Traditionsreiche Doppelstandards
Sofort nach dem Interview wurden die gleichen Stimmen laut, die schon seit Jahren das rassistisch aufgeladene Bild der aggressiven und undankbaren Meghan und dem übertölpelten Pantoffelhelden Harry befeuern: Markle lüge, sie habe außerdem ja gewusst, welchen Druck es bedeuten würde, in das britische Königshaus einzuheiraten. Dass sich ihre Schwägerin Kate Middleton, Ehefrau des Thronfolgers Prinz William, deutlich weniger Anfeindungen ausgesetzt sieht, macht konservative Journalist*innen und Monarchiefans nicht stutzig. Warum auch, Rassismus hat schließlich Tradition im Empire. Da lassen sich Journalist*innen, wie der inzwischen zurückgetretene Good-Morning-Britain-Moderator Piers Morgan, eher zu der Aussage hinreißen, dass Meghan überhaupt gar nicht Schwarz aussehe. Er sehe da nur eine Frau, wenn auch eine sehr attraktive, hatte Morgan kommentiert. Das Königshaus äußert sich indes in gewohnt ausweichender Manier – man werde das im Interview Aufgeworfene im privaten Familienrahmen klären.
Prinz Andrew, Sohn der Queen, müsste sich eigentlich zu massiven Anschuldigungen, eine Minderjährige vergewaltigt und von Menschenhandel profitiert zu haben, verhalten. Tut er aber nicht.
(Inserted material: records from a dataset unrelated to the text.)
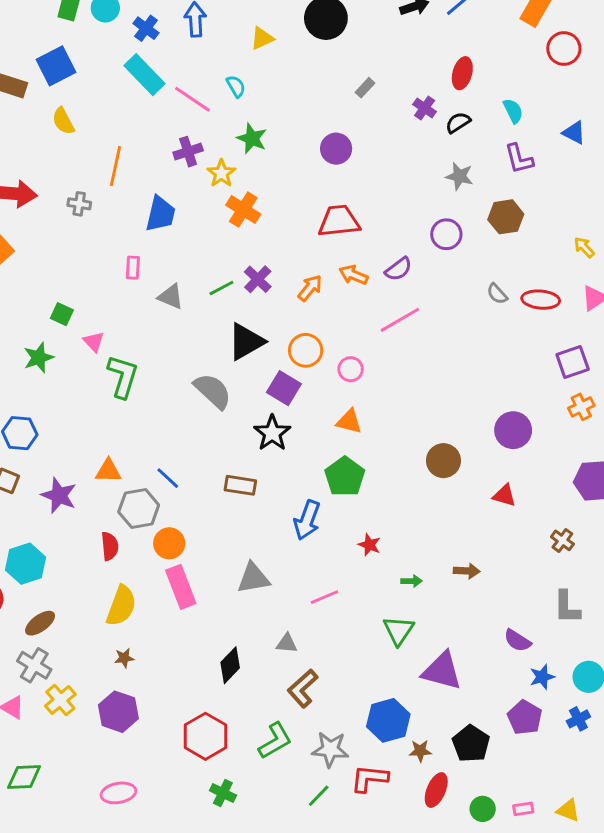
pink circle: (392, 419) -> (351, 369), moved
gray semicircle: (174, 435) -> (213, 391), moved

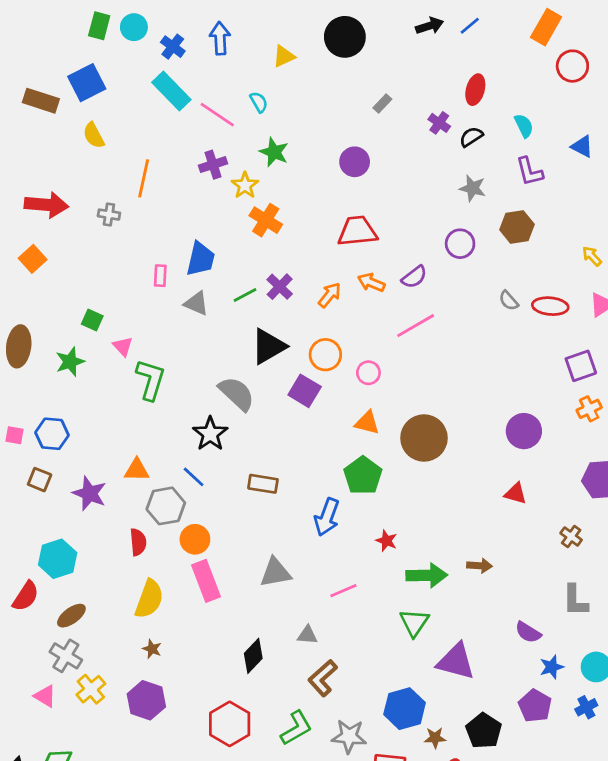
blue trapezoid: (160, 214) -> (201, 259), moved
black star: (272, 433) -> (210, 434), moved
brown circle: (443, 461) -> (424, 438), moved, size x1.4
green arrow: (412, 581) -> (427, 575), size x2.0
brown star: (124, 658) -> (152, 649), turned 30

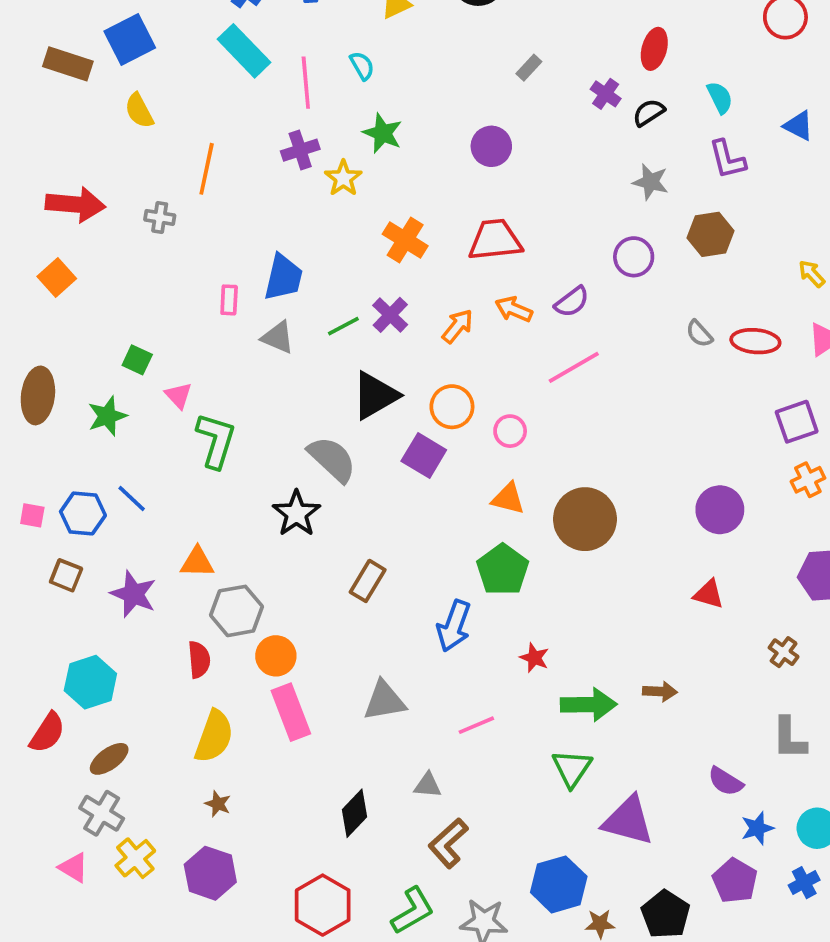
pink line: (217, 115) -> (306, 83), turned 51
orange cross: (266, 220) -> (405, 240), moved
blue line: (194, 477) -> (132, 499), moved
brown rectangle: (263, 484) -> (368, 581), turned -68

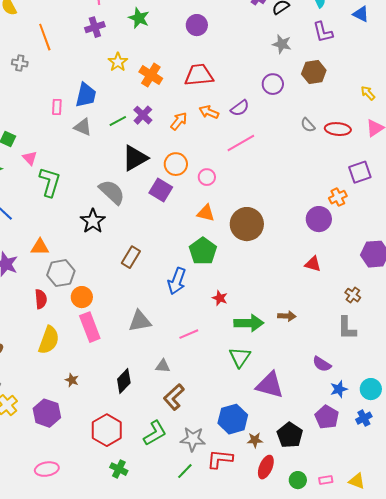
orange line: (207, 169) -> (45, 37), turned -32
yellow star: (343, 178) -> (118, 62), moved
orange cross: (808, 480) -> (338, 197), moved
gray L-shape: (789, 738) -> (347, 328), moved
brown star: (218, 804) -> (72, 380), moved

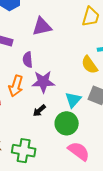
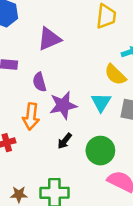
cyan triangle: (73, 100) -> (101, 102), moved

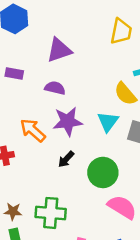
purple semicircle: (39, 82) -> (55, 88), moved, turned 114
orange arrow: (31, 116) -> (33, 130), turned 120

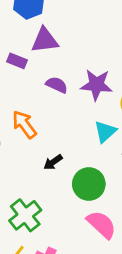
purple triangle: (59, 50) -> (45, 40), moved
purple star: (68, 121) -> (96, 85), moved
green cross: (51, 213) -> (25, 215), turned 36

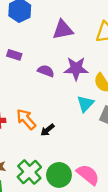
purple triangle: (45, 40) -> (63, 30), moved
orange arrow: (24, 124) -> (26, 119), moved
green circle: (89, 184) -> (59, 175), moved

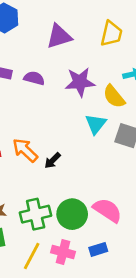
purple semicircle: (46, 71) -> (34, 78), moved
green cross: (29, 172) -> (36, 214), turned 35

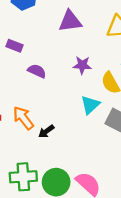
purple semicircle: (34, 78) -> (37, 71), moved
purple star: (80, 82) -> (82, 65), size x0.7

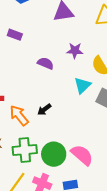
purple semicircle: (37, 71) -> (46, 63), moved
orange arrow: (23, 118) -> (19, 115), moved

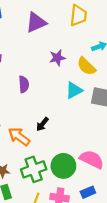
purple semicircle: (46, 63) -> (24, 84), moved, turned 77
cyan triangle: (82, 85) -> (74, 90), turned 30

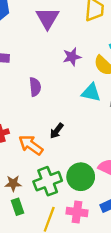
purple triangle: (36, 23) -> (48, 18), turned -35
cyan triangle: (74, 90) -> (91, 93), turned 42

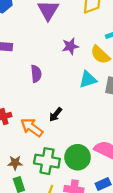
cyan triangle: (91, 93) -> (88, 79), turned -30
green cross: (48, 181) -> (47, 161), turned 30

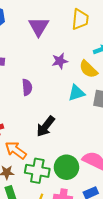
black arrow: (56, 115) -> (46, 126), size x1.5
orange arrow: (32, 127) -> (16, 150), moved

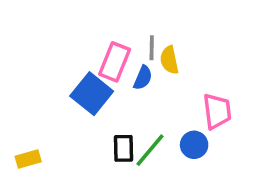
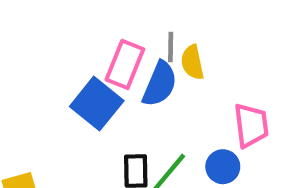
blue semicircle: (143, 78) -> (160, 84), size x1.5

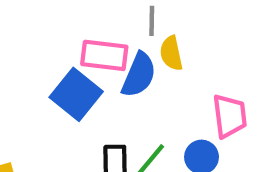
gray line: (171, 47) -> (152, 21), moved
pink rectangle: (125, 64) -> (104, 55), turned 75

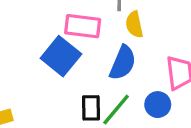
blue semicircle: (139, 75) -> (123, 63), moved

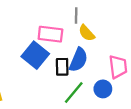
yellow semicircle: (134, 24) -> (87, 33), turned -30
black rectangle: (91, 108) -> (62, 67), moved

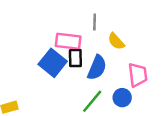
yellow semicircle: (87, 33) -> (116, 41), moved
black rectangle: (62, 67) -> (75, 58), moved

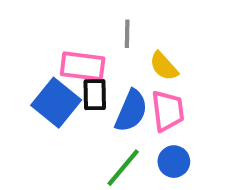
pink trapezoid: (138, 75) -> (168, 111), moved

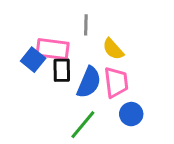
blue square: (56, 103) -> (33, 60), moved, size x0.7
blue circle: (174, 162) -> (131, 114), moved

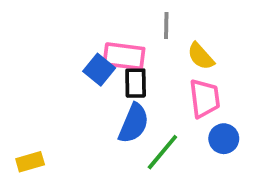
blue semicircle: (89, 82) -> (134, 123), moved

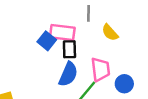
pink trapezoid: (205, 98) -> (100, 69), moved

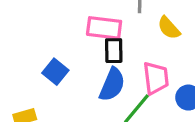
blue square: (47, 41) -> (55, 72), moved

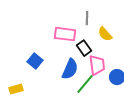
black rectangle: (114, 51) -> (84, 48), moved, turned -35

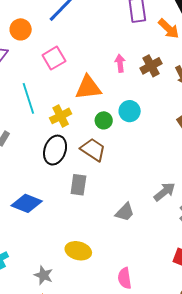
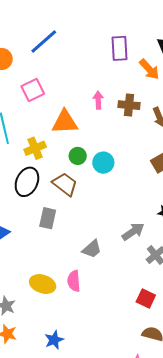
brown cross: (151, 66) -> (129, 105), turned 30
cyan circle: (130, 111) -> (103, 163), moved
pink semicircle: (125, 278) -> (74, 281), moved

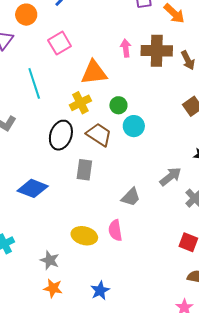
brown cross: (129, 105) -> (157, 51), size x1.4
yellow cross: (35, 148) -> (80, 103), moved
green circle: (78, 156) -> (118, 105), moved
cyan circle: (103, 163) -> (134, 126), moved

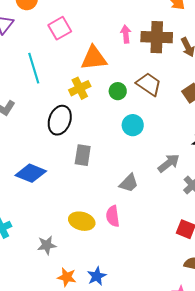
cyan circle: (134, 126) -> (133, 125), moved
brown trapezoid: (99, 135) -> (149, 84), moved
gray star: (50, 260) -> (47, 245), turned -30
orange star: (53, 288) -> (67, 277), moved

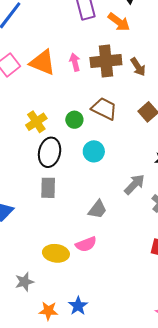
orange triangle: (94, 58) -> (43, 62), moved, turned 36
black ellipse: (60, 120) -> (50, 152), moved
pink semicircle: (113, 216) -> (86, 244), turned -95

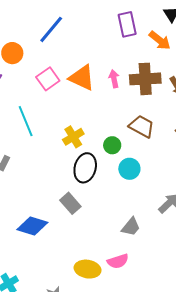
green circle: (74, 120) -> (112, 145), moved
gray rectangle: (48, 188) -> (70, 203), moved, turned -45

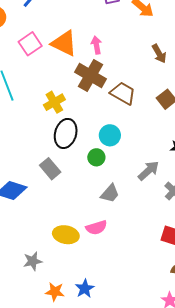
brown cross: (145, 79) -> (91, 76), moved, turned 32
green circle: (112, 145) -> (96, 157), moved

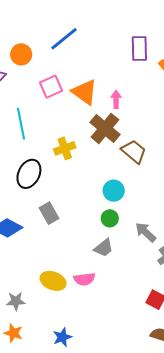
black ellipse: (66, 133) -> (29, 174), moved
green circle: (96, 157) -> (110, 218), moved
gray arrow: (148, 171) -> (146, 232), turned -105
orange star: (55, 292) -> (13, 333), moved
Aber gut, was soll man schon von einer Institution erwarten, in der ein mutmaßlicher Mittäter des verurteilten Sexualstraftäters Jeffrey Epstein ohne mit der Wimper zu zucken geschützt wird. Prinz Andrew, Sohn der Queen, müsste sich eigentlich zu massiven Anschuldigungen, eine Minderjährige vergewaltigt und von Menschenhandel profitiert zu haben, verhalten. Tut er aber – mithilfe des Palastes – nicht. Ende 2019 gab Andrew ein fast schon legendär schreckliches Interview, in dem er unter deutlichem körperlichem Widerwillen ankündigte, mit den Behörden zu kooperieren, sollte er dazu aufgefordert werden. Die US-amerikanischen Ermittler*innen machten später deutlich, dass sie vom Prinzen kein Sterbenswörtchen gehört haben, obwohl er auf offiziellem Wege um eine Befragung ersucht worden war.
Altbewährtes Prozedere
Zum Vergleich: Nachdem zwei ehemalige Angestellte des Königshauses Meghan Markle beschuldigten, sie schlecht behandelt zu haben, kündigte der Palast – an sich korrekt – umgehend eine Untersuchung der Vorwürfe an. Gleichzeitig werden allerdings keinerlei Maßnahmen zur Aufklärung der potentiellen Sexualstraftaten eines königlichen Familienmitglieds ergriffen, obwohl Strafverfolgungsbehörden darum baten. Man sitzt es aus: Andrew erfüllt keine öffentlichen Aufgaben mehr und wird aus dem öffentlichen Leben herausgehalten. Währenddessen lässt der Palast Meghan und Harry über Monate ohne Widerspruch der rassistischen Berichterstattung ausgesetzt. Der Gedanke, dass Meghan gezielt nicht geschützt wurde, weil die schlechte Presse über sie eben auch von den Vorwürfen gegen Prinz Andrew ablenkt, liegt nicht fern. Meghan sagt dazu indirekt im Interview mit Oprah Winfrey, es sei hart gewesen, dass der Palast andere Familienmitglieder durch Lügen schütze, während nach Attacken auf sie und Harry falsche Darstellungen der Medien nicht korrigiert wurden. Aber so ist das eben: Was sich seit hunderten Jahren bewährt, wird man doch jetzt nicht aufgeben. Traditionen wollen schließlich gepflegt werden.